__Given information__:
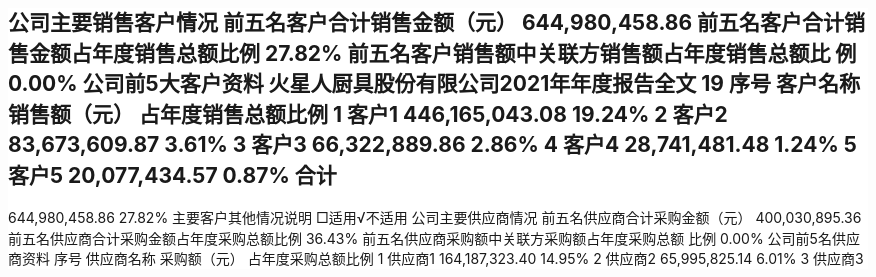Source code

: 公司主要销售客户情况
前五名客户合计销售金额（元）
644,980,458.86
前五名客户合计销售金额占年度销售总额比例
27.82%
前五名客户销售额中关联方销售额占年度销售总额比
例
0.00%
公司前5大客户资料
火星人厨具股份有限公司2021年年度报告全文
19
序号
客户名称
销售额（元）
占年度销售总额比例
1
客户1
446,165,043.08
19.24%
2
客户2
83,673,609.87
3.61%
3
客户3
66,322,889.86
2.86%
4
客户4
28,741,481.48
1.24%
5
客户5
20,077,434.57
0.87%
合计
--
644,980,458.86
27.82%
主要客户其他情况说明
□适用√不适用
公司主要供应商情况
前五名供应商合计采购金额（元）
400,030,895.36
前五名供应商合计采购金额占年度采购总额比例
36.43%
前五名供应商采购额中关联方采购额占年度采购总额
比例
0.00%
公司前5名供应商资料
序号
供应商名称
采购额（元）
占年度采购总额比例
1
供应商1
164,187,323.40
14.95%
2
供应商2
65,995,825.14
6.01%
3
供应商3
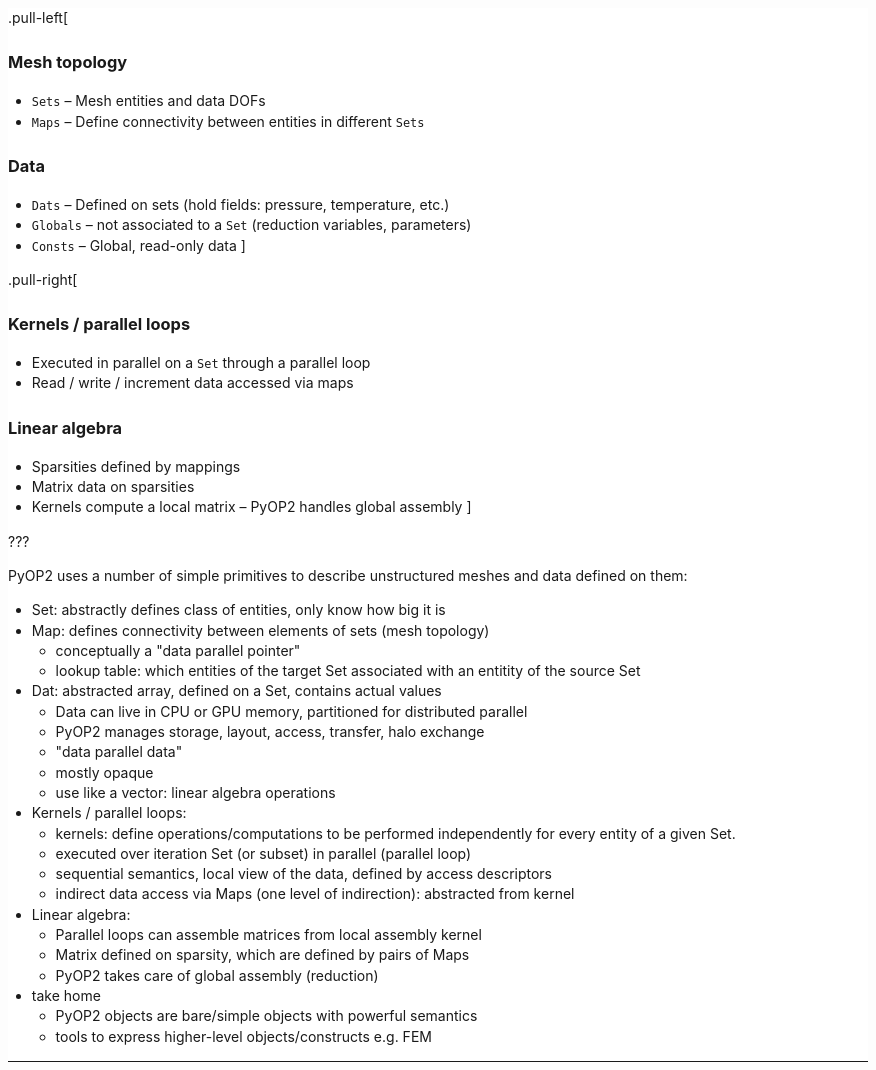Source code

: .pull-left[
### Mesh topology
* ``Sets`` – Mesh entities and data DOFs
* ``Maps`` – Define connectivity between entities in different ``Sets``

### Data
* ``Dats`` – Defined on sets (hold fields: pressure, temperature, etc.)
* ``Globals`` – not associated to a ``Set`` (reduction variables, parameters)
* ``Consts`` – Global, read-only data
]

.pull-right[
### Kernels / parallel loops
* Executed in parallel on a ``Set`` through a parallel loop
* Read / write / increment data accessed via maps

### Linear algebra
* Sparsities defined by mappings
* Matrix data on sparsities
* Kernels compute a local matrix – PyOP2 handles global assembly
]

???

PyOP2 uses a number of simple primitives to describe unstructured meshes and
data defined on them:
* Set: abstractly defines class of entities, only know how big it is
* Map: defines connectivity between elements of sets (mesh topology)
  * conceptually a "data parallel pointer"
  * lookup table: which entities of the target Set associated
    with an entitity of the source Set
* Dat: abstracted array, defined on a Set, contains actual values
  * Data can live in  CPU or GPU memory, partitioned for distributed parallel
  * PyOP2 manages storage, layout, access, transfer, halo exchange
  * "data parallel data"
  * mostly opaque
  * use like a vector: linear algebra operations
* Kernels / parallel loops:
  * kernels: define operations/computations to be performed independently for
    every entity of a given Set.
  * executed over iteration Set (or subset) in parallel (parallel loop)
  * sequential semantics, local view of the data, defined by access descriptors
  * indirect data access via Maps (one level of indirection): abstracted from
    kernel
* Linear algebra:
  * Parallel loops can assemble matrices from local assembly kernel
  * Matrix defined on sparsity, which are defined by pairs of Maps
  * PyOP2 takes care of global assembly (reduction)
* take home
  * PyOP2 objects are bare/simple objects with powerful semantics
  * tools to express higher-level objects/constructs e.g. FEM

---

__Task__: For each line above, output its wording exactly and leave out any picture.

__Reply to the task__:
Source code

: 公司主要销售客户情况
前五名客户合计销售金额（元）
644,980,458.86
前五名客户合计销售金额占年度销售总额比例
27.82%
前五名客户销售额中关联方销售额占年度销售总额比
例
0.00%
公司前5大客户资料
火星人厨具股份有限公司2021年年度报告全文
19
序号
客户名称
销售额（元）
占年度销售总额比例
1
客户1
446,165,043.08
19.24%
2
客户2
83,673,609.87
3.61%
3
客户3
66,322,889.86
2.86%
4
客户4
28,741,481.48
1.24%
5
客户5
20,077,434.57
0.87%
合计
--
644,980,458.86
27.82%
主要客户其他情况说明
□适用√不适用
公司主要供应商情况
前五名供应商合计采购金额（元）
400,030,895.36
前五名供应商合计采购金额占年度采购总额比例
36.43%
前五名供应商采购额中关联方采购额占年度采购总额
比例
0.00%
公司前5名供应商资料
序号
供应商名称
采购额（元）
占年度采购总额比例
1
供应商1
164,187,323.40
14.95%
2
供应商2
65,995,825.14
6.01%
3
供应商3
Source code

: .pull-left[
### Mesh topology
* ``Sets`` – Mesh entities and data DOFs
* ``Maps`` – Define connectivity between entities in different ``Sets``

### Data
* ``Dats`` – Defined on sets (hold fields: pressure, temperature, etc.)
* ``Globals`` – not associated to a ``Set`` (reduction variables, parameters)
* ``Consts`` – Global, read-only data
]

.pull-right[
### Kernels / parallel loops
* Executed in parallel on a ``Set`` through a parallel loop
* Read / write / increment data accessed via maps

### Linear algebra
* Sparsities defined by mappings
* Matrix data on sparsities
* Kernels compute a local matrix – PyOP2 handles global assembly
]

???

PyOP2 uses a number of simple primitives to describe unstructured meshes and
data defined on them:
* Set: abstractly defines class of entities, only know how big it is
* Map: defines connectivity between elements of sets (mesh topology)
  * conceptually a "data parallel pointer"
  * lookup table: which entities of the target Set associated
    with an entitity of the source Set
* Dat: abstracted array, defined on a Set, contains actual values
  * Data can live in  CPU or GPU memory, partitioned for distributed parallel
  * PyOP2 manages storage, layout, access, transfer, halo exchange
  * "data parallel data"
  * mostly opaque
  * use like a vector: linear algebra operations
* Kernels / parallel loops:
  * kernels: define operations/computations to be performed independently for
    every entity of a given Set.
  * executed over iteration Set (or subset) in parallel (parallel loop)
  * sequential semantics, local view of the data, defined by access descriptors
  * indirect data access via Maps (one level of indirection): abstracted from
    kernel
* Linear algebra:
  * Parallel loops can assemble matrices from local assembly kernel
  * Matrix defined on sparsity, which are defined by pairs of Maps
  * PyOP2 takes care of global assembly (reduction)
* take home
  * PyOP2 objects are bare/simple objects with powerful semantics
  * tools to express higher-level objects/constructs e.g. FEM

---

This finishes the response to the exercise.